■ Directive:
Return the records below exactly; pictures stay out.

Itemized modification records:
BEGIN

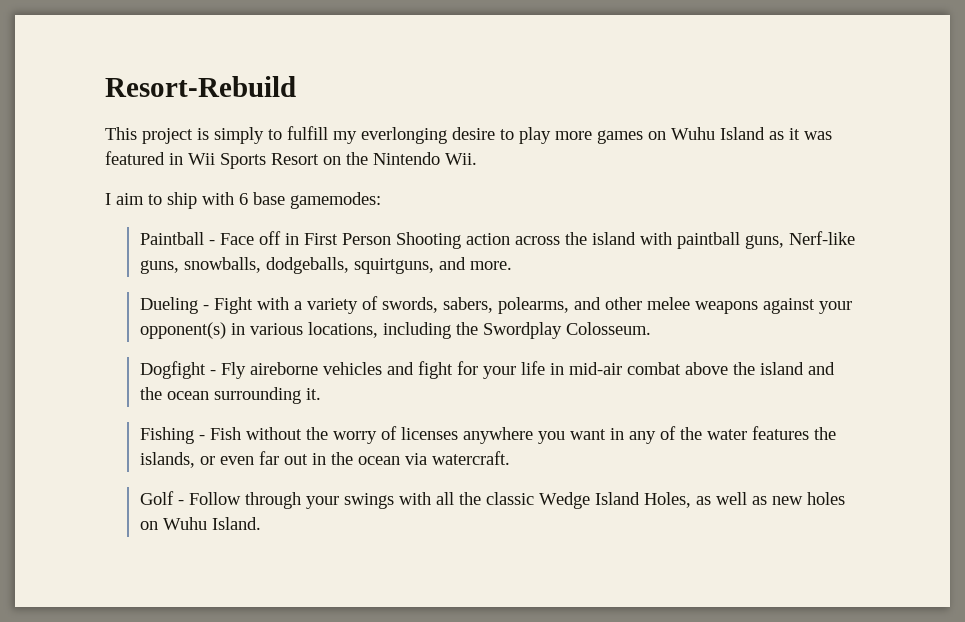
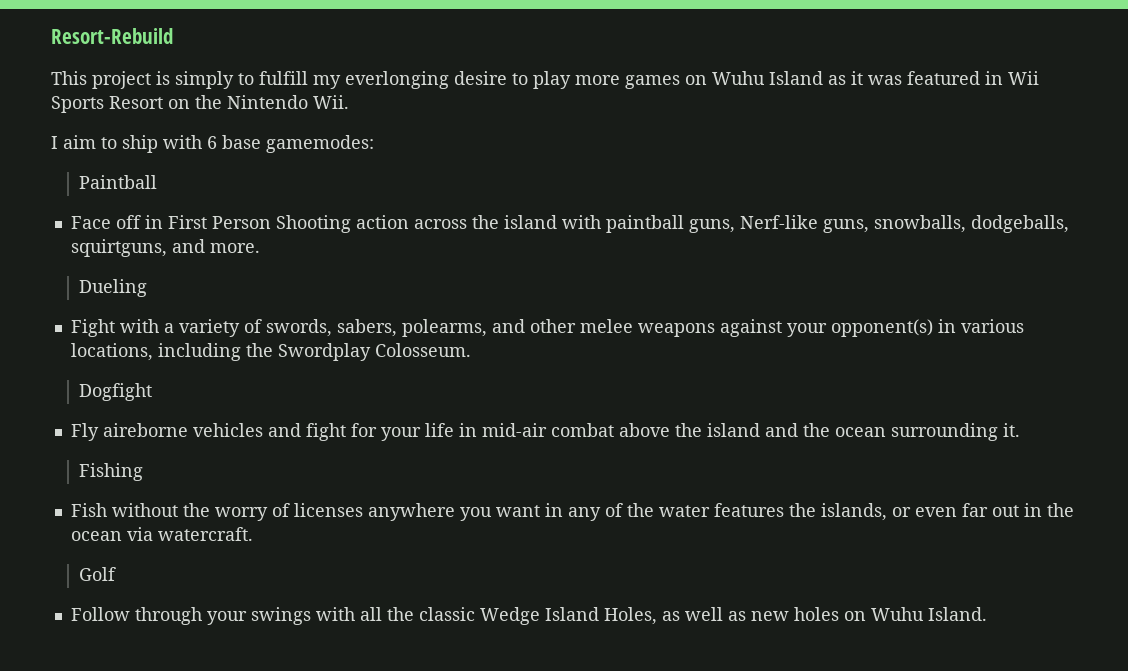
[208,240,215,245] - -> (158, 182) //
[202,305,209,310] - -> (148, 288) //
[209,370,216,375] - -> (153, 392) //
[198,435,205,440] - -> (144, 472) //
[177,500,184,505] - -> (117, 574) //

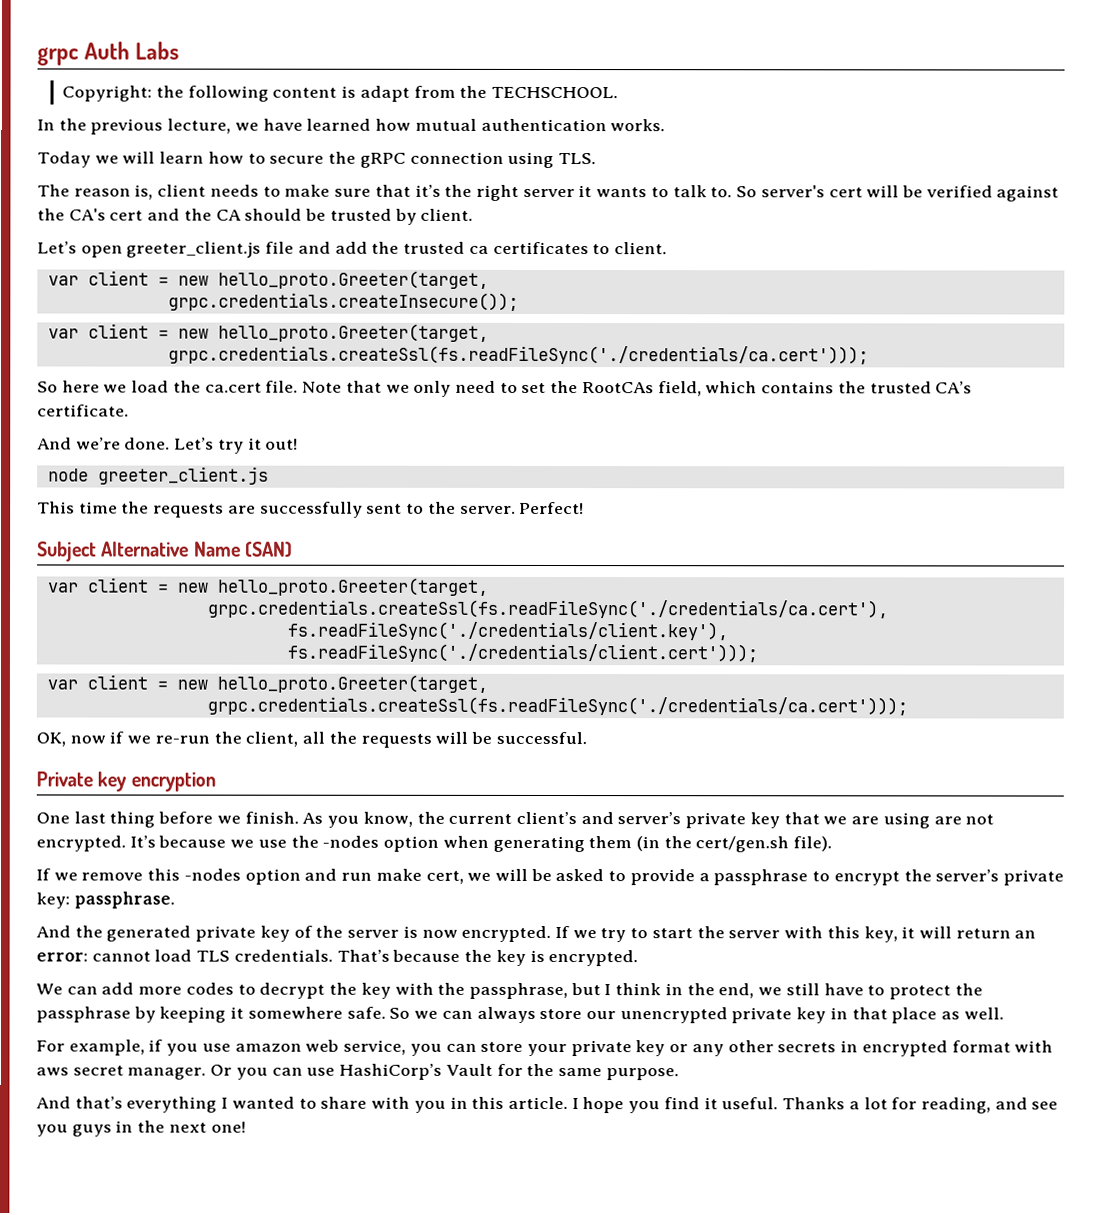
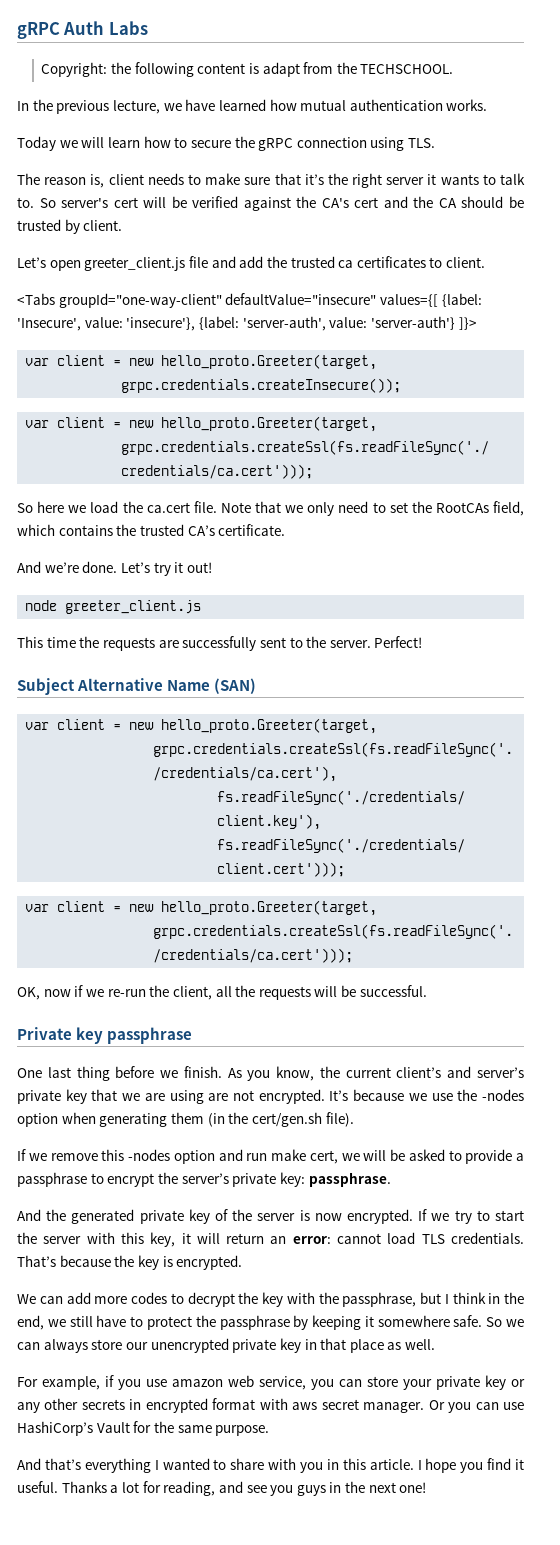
[37,47,79,66] grpc -> [17,22,60,39] gRPC
(667, 248) none -> [17,293,482,308] [17,316,477,331] // <Tabs groupId="one-way-client" defaultValue="insecure" values={[ {label: 'Insecure', value: 'insecure'}, {label: 'server-auth', value: 'server-auth'} ]}>
[130,771,216,792] encryption -> [107,1027,193,1044] passphrase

END

■ Output for this exercise:
[208,240,215,245] - -> (158, 182) //
[202,305,209,310] - -> (148, 288) //
[209,370,216,375] - -> (153, 392) //
[198,435,205,440] - -> (144, 472) //
[177,500,184,505] - -> (117, 574) //

[37,47,79,66] grpc -> [17,22,60,39] gRPC
(667, 248) none -> [17,293,482,308] [17,316,477,331] // <Tabs groupId="one-way-client" defaultValue="insecure" values={[ {label: 'Insecure', value: 'insecure'}, {label: 'server-auth', value: 'server-auth'} ]}>
[130,771,216,792] encryption -> [107,1027,193,1044] passphrase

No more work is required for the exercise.